You can watch the video of the meeting here:
Kerksiek rambled on incoherently and rudely about his genitalia and where he can and can’t use them. (BREAKING: he evidently exclusively uses urinals for his toileting). He continually interrupted board President Maryellen Kloss when she attempted to answer what weren’t so much questions posed, as accusations spat. Gugliuzza is a nurse, but that alone doesn’t give her some sort of especial clinical authority to opine on other people’s kids’ childhood developmental issues. Instead, it all reeked of personal hatred, bigotry, and animus wrapped loosely in a thin pretense of dubious clinical experience. By contrast, Mrs. Showalter was calm, asked some probing questions, and Dr. Hicks answered them. Of the three, she was the only calm and courteous one.
You don’t have to understand or agree with the gender identity policy; it doesn’t matter. That’s because the school board discussed and debated it, and took public comment about it throughout the fall and early winter. That was the time to comment. Not now, not so rudely, and not with such hate ranging from misinformation to fiction. A budget hearing is not the place to publicly hector the board about its long-ago passed gender identity policy.
Are kids confused about gender? Yes. That’s why the gender identity policy can’t even be triggered unless mental health professionals, administrators, and a kid’s parents are consulted. A kid cannot decide day to day that he wants to use the girls’ bathroom or locker rooms. It’s not how it works, and that sort of commentary is fundamentally rude – bullying, if you will – of the tiny number of transgender kids in the district. It assumes that transgender kids who want to use the bathroom that corresponds with their consistently expressed gender identity are creepers, peepers, and pedophiles. It’s mind-numbingly insulting and derogatory.
Are there privacy issues at play? Yes. That’s why the administration has implemented ways to ensure that all kids – transgender and not – feel comfortable in bathroom and locker room situations. The district doesn’t have to adopt the transphobic absolutism of Gugliuzza and Kerksiek in order to protect the privacy of the vast majority of students who are not transgendered. If these people are really all that concerned about nudity, sexuality, modesty, and dignity, why do we let kids of any gender get naked in front of other kids at all?
Could there be a lawsuit? Yes. About anything. On any day. A lawsuit does not necessarily have to be meritorious to be filed. All you need is money for the filing fee; you don’t even need a lawyer.

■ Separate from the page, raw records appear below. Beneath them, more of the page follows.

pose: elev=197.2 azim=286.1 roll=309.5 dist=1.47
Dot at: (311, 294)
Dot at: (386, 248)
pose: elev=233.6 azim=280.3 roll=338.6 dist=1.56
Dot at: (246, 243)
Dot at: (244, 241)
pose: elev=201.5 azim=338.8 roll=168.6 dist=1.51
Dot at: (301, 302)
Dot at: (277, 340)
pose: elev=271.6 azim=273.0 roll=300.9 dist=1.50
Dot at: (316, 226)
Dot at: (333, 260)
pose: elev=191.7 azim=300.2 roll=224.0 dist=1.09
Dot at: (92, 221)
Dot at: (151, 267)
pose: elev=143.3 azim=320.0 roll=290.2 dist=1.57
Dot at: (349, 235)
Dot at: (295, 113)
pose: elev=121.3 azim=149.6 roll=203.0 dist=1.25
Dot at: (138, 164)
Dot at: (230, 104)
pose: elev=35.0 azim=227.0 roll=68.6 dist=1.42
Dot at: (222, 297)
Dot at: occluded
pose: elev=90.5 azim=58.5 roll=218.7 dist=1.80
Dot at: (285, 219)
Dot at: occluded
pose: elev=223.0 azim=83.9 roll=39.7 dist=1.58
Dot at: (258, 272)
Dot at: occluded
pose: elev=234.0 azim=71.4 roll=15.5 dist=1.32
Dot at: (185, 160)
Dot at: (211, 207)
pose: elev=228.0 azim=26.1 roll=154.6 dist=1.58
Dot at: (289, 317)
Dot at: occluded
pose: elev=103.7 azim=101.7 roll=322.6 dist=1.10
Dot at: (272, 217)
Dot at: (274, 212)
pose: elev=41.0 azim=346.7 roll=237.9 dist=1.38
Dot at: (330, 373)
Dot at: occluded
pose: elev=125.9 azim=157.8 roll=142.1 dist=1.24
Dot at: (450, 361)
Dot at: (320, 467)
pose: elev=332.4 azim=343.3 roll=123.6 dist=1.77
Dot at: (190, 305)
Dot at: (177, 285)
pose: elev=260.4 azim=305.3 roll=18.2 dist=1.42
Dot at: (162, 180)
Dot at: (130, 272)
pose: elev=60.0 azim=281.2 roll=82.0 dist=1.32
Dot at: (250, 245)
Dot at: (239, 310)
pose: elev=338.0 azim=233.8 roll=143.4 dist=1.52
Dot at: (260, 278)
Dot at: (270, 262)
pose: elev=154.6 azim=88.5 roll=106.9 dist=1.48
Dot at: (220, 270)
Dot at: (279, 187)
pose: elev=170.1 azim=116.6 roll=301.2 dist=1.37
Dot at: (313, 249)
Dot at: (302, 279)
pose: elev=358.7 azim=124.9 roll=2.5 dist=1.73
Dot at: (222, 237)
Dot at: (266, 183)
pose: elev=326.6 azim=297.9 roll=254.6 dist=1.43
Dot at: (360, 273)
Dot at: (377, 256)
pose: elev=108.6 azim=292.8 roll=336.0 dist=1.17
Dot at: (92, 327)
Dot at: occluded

But the notion that transgendered people are pedophilic predators is slander. The notion that this is something kids can just do and undo on a whim, day to day, is a lie.
The policy passed 3 months ago and no one has yet complained about it, and even if they did, there’s an internal administrative process to handle it.
This is all about an election that can’t be about taxes and fiscal policy, so they’re going to make it about modesty and misinformation. I’m appalled by and condemn the patent transphobia that was on display, and I have no doubt that it was a spectacle choreographed by the two incumbents who are up for re-election, and whom we must defeat.
The school board has a special meeting Monday April 11th at 7pm to vote on the proposed 2016/2017 budget, which includes an equitable distribution of additional state aid. It will be interesting to see if the board changes its rules for public comment to require that they be relevant to the budget process.